### WORK ITEM
The entries contain pictures, which should not appear in the copy; everything else must be reproduced exactly.

··· EXTRACTED MATERIAL ···

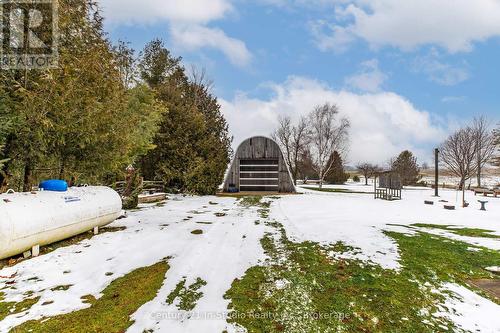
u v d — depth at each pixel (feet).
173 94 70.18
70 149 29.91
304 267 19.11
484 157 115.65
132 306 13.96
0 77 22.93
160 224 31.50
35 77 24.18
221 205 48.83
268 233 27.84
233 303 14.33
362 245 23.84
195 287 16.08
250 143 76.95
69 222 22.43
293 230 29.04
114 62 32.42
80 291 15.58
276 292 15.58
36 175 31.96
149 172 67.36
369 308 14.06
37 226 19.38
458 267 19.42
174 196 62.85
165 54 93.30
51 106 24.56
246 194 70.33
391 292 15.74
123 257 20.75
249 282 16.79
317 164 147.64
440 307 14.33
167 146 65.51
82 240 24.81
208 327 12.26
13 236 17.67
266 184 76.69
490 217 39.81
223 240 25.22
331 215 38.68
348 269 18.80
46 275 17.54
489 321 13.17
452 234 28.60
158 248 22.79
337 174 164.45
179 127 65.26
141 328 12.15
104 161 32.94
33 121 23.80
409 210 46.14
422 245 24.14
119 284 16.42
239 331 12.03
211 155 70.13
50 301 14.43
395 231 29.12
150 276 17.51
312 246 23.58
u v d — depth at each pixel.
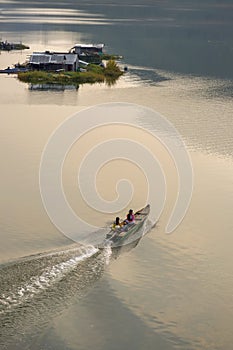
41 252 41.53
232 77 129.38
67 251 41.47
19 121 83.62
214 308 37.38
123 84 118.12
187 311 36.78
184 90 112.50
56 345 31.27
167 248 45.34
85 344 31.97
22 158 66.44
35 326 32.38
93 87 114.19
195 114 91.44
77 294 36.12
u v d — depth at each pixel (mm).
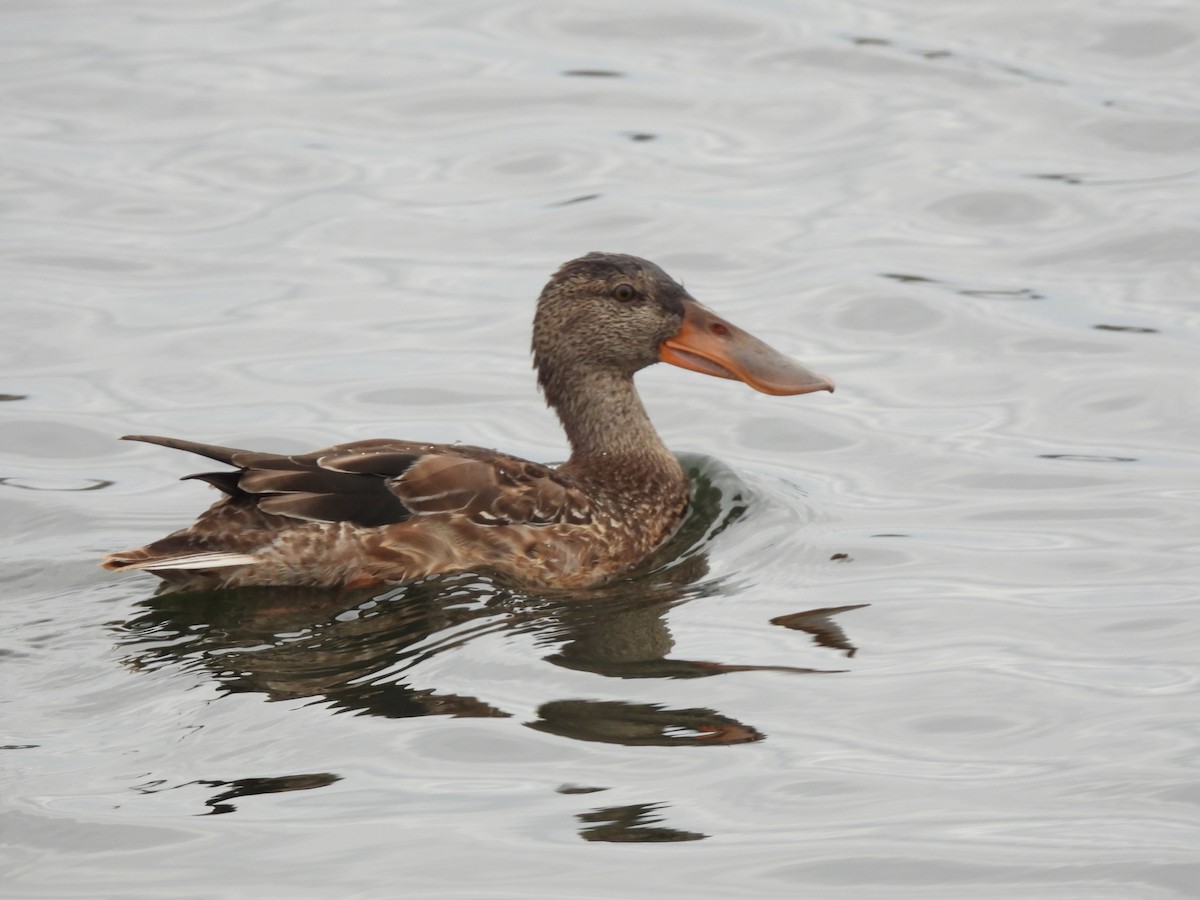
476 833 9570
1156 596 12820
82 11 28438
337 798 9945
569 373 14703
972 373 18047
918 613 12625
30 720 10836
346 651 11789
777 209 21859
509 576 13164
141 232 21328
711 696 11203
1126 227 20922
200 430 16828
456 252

···

### THE COMPLETED TASK
u v d — depth at each pixel (feet).
173 94 70.18
70 149 29.91
304 267 19.11
484 157 115.65
132 306 13.96
0 77 22.93
160 224 31.50
35 77 24.18
221 205 48.83
268 233 27.84
233 303 14.33
362 245 23.84
195 287 16.08
250 143 76.95
69 222 22.43
293 230 29.04
114 62 32.42
80 291 15.58
276 292 15.58
36 175 31.96
149 172 67.36
369 308 14.06
37 226 19.38
458 267 19.42
174 196 62.85
165 54 93.30
51 106 24.56
246 194 70.33
391 292 15.74
123 257 20.75
249 282 16.79
317 164 147.64
440 307 14.33
167 146 65.51
82 240 24.81
208 327 12.26
13 236 17.67
266 184 76.69
490 217 39.81
223 240 25.22
331 215 38.68
348 269 18.80
46 275 17.54
489 321 13.17
452 234 28.60
158 248 22.79
337 174 164.45
179 127 65.26
141 328 12.15
104 161 32.94
33 121 23.80
409 210 46.14
422 245 24.14
119 284 16.42
239 331 12.03
211 155 70.13
50 301 14.43
395 231 29.12
150 276 17.51
312 246 23.58
u v d — depth at each pixel.
41 252 41.53
232 77 129.38
67 251 41.47
19 121 83.62
214 308 37.38
123 84 118.12
187 311 36.78
184 90 112.50
56 345 31.27
167 248 45.34
85 344 31.97
22 158 66.44
35 326 32.38
93 87 114.19
195 114 91.44
77 294 36.12
u v d — depth at each pixel (mm).
476 833 9570
1156 596 12820
82 11 28438
337 798 9945
569 373 14703
972 373 18047
918 613 12625
30 720 10836
346 651 11789
777 209 21859
509 576 13164
141 232 21328
711 696 11203
1126 227 20922
200 430 16828
456 252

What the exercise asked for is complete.